A Brief History of Airplanes
and Aviation Safety
The history of airplanes and helicopters in aviation is still a relatively short chapter. However, the amount of progress between the Wright brothers first flight and current aviation is nothing short of amazing.
The leap in aviation technology can be attributed to the advancement in computer technology and the demand for safer and more efficient airplane designs for war, business, and air travel.
No history of aviation is complete without mention of the Wright brothers. While there were numerous prior aircraft designs and flight attempts, the Wright brother’s airplane design would set the standard for the future. Their 12-second flight in 1903 was the first controlled, engine-powered flight with a heavier-than-air aircraft (as opposed to balloons and blimps). It's when the history of airplanes really began.
A New Era
World War One
(1914-1918) ushered in a new era of flight.
Pilots began to need a system for communicating with their commanders and ground personnel, and the first communications equipment was invented - the radiotelephone.
The standard materials of wood and fabric were replaced by aluminum, which was lighter, stronger, and safer. As capturing new flight records and performing acrobatics became popular, biplanes were phased out for the development of monoplanes, which were sleeker and more maneuverable.
By the onset of World War Two (1939-1945) flight instruments had been invented, airplanes were equipped with radar, and the first jet engine was already in production.
Following the world wars, the age of jet airliners began, as airline companies like Pan Am and airplane manufacturers like Boeing combined to transport millions of passengers around the world.
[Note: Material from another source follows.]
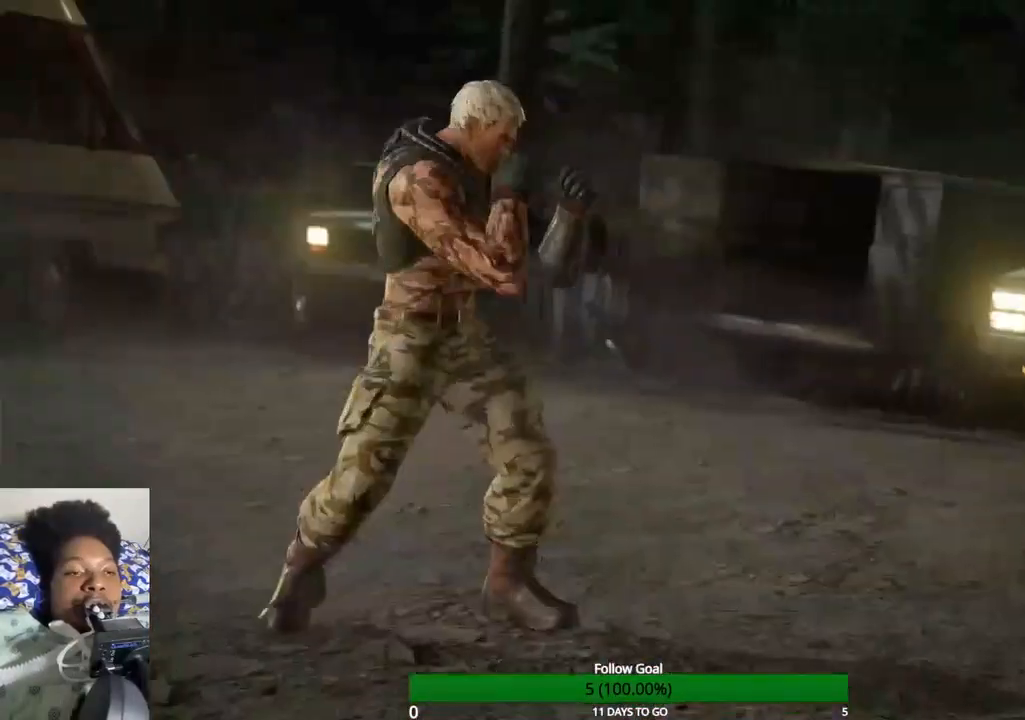
{"buttons": [], "left_stick": "center", "right_stick": "center", "events": []}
High cruising altitudes and transoceanic flights were the results of improved aerodynamics, aircraft metal types, and improvements to the engines.
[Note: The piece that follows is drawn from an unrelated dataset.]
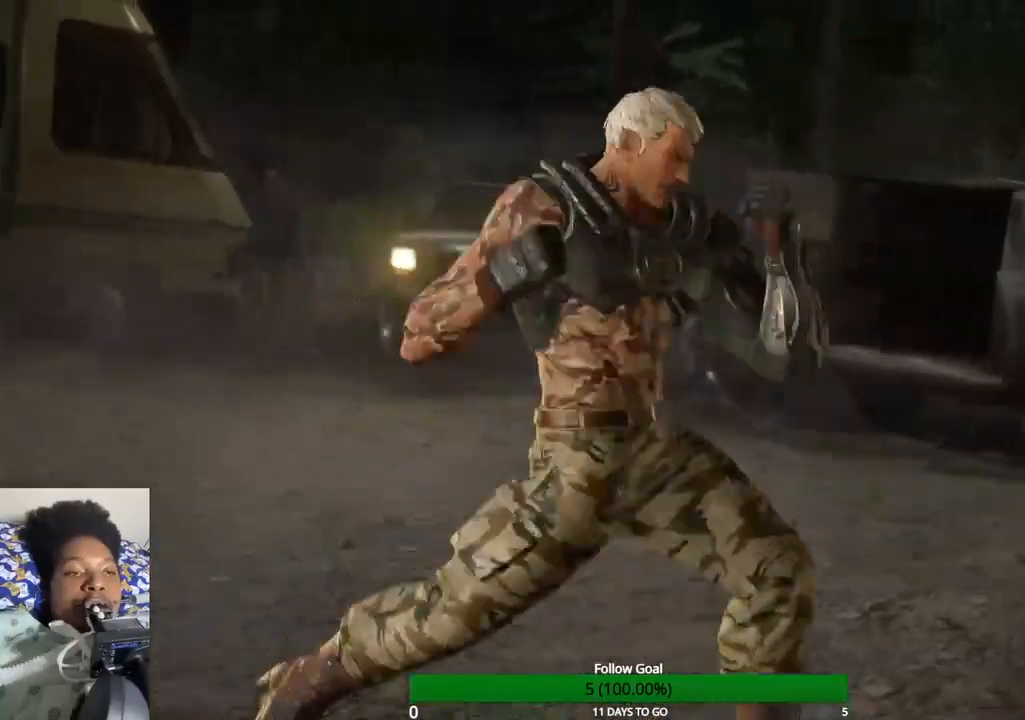
{"buttons": [], "left_stick": "center", "right_stick": "center", "events": []}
Airplane design has remained relatively consistent since then, with the majority of major changes coming from new electronic systems and composite structures, in response to the increased need for efficiency in communications, navigation and aircraft operating costs.
History of Airplane Design
The single greatest step in the history of airplane design was the introduction of the turbine powered engine
. These engines transformed the aviation world, by drastically increasing the speed, rate of climb, maneuverability, and distance traveled. All large transport aircraft are equipped with more than one engine, so if one engine fails there are back-up engines that will provide enough power for a safe landing.
Along with turbine powered engines came the need for cabin pressurization. A cabin pressurization system allows an airplane to safely ascend to a high altitude cruising level while maintaining a low altitude level inside the cabin for passenger comfort.
High altitude cruising is more efficient and keeps the airplane above most bad weather and turbulence, making the trip more comfortable for passengers and crew, as well as lessening the stress on the airplane.
Current changes in airplane design include the use of technologically advanced communications, radar, global positioning systems (GPS), and autopilot systems.
These help pilots navigate busy airways and fly safely around severe weather. The autopilot and various alert systems are not a replacement for hands-on flying, but aid the pilot by providing flight assistance as needed so other flight management tasks can be accomplished.